One is measuring isolated MTC by some mechanical ways such as tensile strength tests.
Of course, it is not appropriate to analyze human motion in sports because the properties can change whether the tendon is in vivo or in vitro.
Another way is observing by ultrasonography, which is widely accepted in biomechanics researches, especially focusing on lower limbs.
However, I think it is not always suitable to observe upper limbs in sports because we do various quick motions and movement.
To observe quick motions in sports activities, we usually use Motion Capture system.
Although it is a very proper approach, there are two concerns written the slide.
One, Motion capture system takes expensive costs to introduce to your labs.
Second, tracking both fingers and whole body in same time is not easy because a lot of occlusion can occur in sports motion, and there is a problem of resolution of markers attached to the body
Under consideration of the above methods, we propose a measurement method based on a simplified hypothesis of MTC stretching: an MTC of a finger can stretch during dorsiflexion by pushing the finger with external forces like that.

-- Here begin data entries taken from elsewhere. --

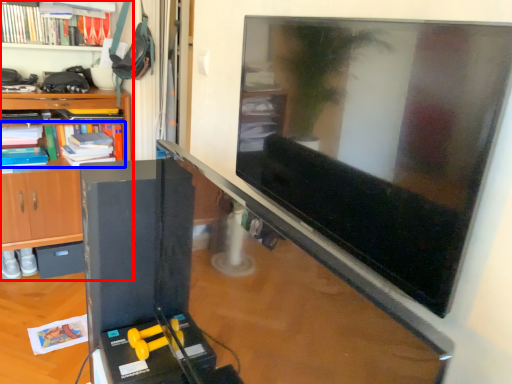
Question: Which object appears closest to the camera in this image, shelf (highlighted by a red box) or book (highlighted by a blue box)?

Choices:
 (A) shelf
 (B) book

Answer: (A)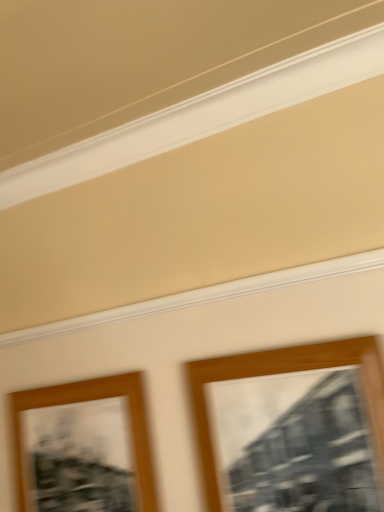
Image resolution: width=384 pixels, height=512 pixels. Describe the element at coordinates (278, 373) in the screenshot. I see `wooden picture frame at center, which appears as the 1th picture frame when viewed from the front` at that location.

You are a GUI agent. You are given a task and a screenshot of the screen. Output one action in this format:
    pyautogui.click(x=<x>, y=<y>)
    Task: Click on the wooden picture frame at center, which appears as the 1th picture frame when viewed from the front
    This screenshot has width=384, height=512.
    Given the screenshot: What is the action you would take?
    pyautogui.click(x=278, y=373)

How much space does wooden picture frame at lower left, which is the 1th picture frame in back-to-front order, occupy vertically?

The height of wooden picture frame at lower left, which is the 1th picture frame in back-to-front order, is 15.31 inches.

What do you see at coordinates (84, 447) in the screenshot?
I see `wooden picture frame at lower left, placed as the 2th picture frame when sorted from right to left` at bounding box center [84, 447].

This screenshot has width=384, height=512. Find the location of `wooden picture frame at lower left, arranged as the 2th picture frame when viewed from the front`. wooden picture frame at lower left, arranged as the 2th picture frame when viewed from the front is located at coordinates (84, 447).

Where is `wooden picture frame at center, the 2th picture frame when ordered from back to front`? This screenshot has width=384, height=512. wooden picture frame at center, the 2th picture frame when ordered from back to front is located at coordinates (278, 373).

With the hypothesis, we can estimate the lengthening of the MTC from joint angle changing, and also elastic resultant force from fingertip force.
These two parameters can be easily measured by data gloves.
First we investigate the elasticity of finger MTC, which can be described as a relationship between joint angle and fingertip force.
In our procedure, first we fix a hand on the measurement equipment.
While we push up the fingertip toward dorsiflexion, each set of joint angle and fingertip force is recorded.
Then we define two terms: loading and unloading.
Loading denotes the direction the fingertip is pushed up, and unloading denotes the opposite direction after the fingertip reached a limitation angle.
In a similar way, we record each set of joint angle and angular velocity of released finger motion.
After we set the finger in a certain dorsiflexion angle, we release the finger.
In the unloading process, once we push up the finger at the limitation angle and reduce the load to set a certain angle.
Here are measurement results to show exponentially changing of resultant fingertip force and angular velocity of released motion according to joint angle.
From the figures, we can see that both the fingertip force and angular velocity are exponentially proportional to joint angle.
This exponential trend of resultant force is similar to the character of isolated tendon reported by previous studies, but we can see a large hysteresis here.
From the results, our measurement method is reasonable to analyze human hand motion in sports on the viewpoint of muscle-tendon complex because the resultant trends of elastic and dynamic properties of MTC are similar to that of tendon reported in some previous works.
In addition, a hysteresis which maybe caused by any loss of elastic energy was observed between loading and unloading processes.
Now we prepare to analyze overhead pass motion by data gloves.
And also we tackle to investigate the unknown hysteresis by ultrasonography in the same way as many previous works.
I summarize my talk.
In this research, we aim to analyze human hand motion in sports with easy and cheap way, and propose a method to estimate elastic and dynamic properties of muscle-tendon complex of finger.
The method based on a simplified hypothesis gave reasonable results of estimated properties, which show exponential trends.
This is a result to show the dynamics of finger related to its joint angle.
The angular velocity of released finger also have an exponential trend.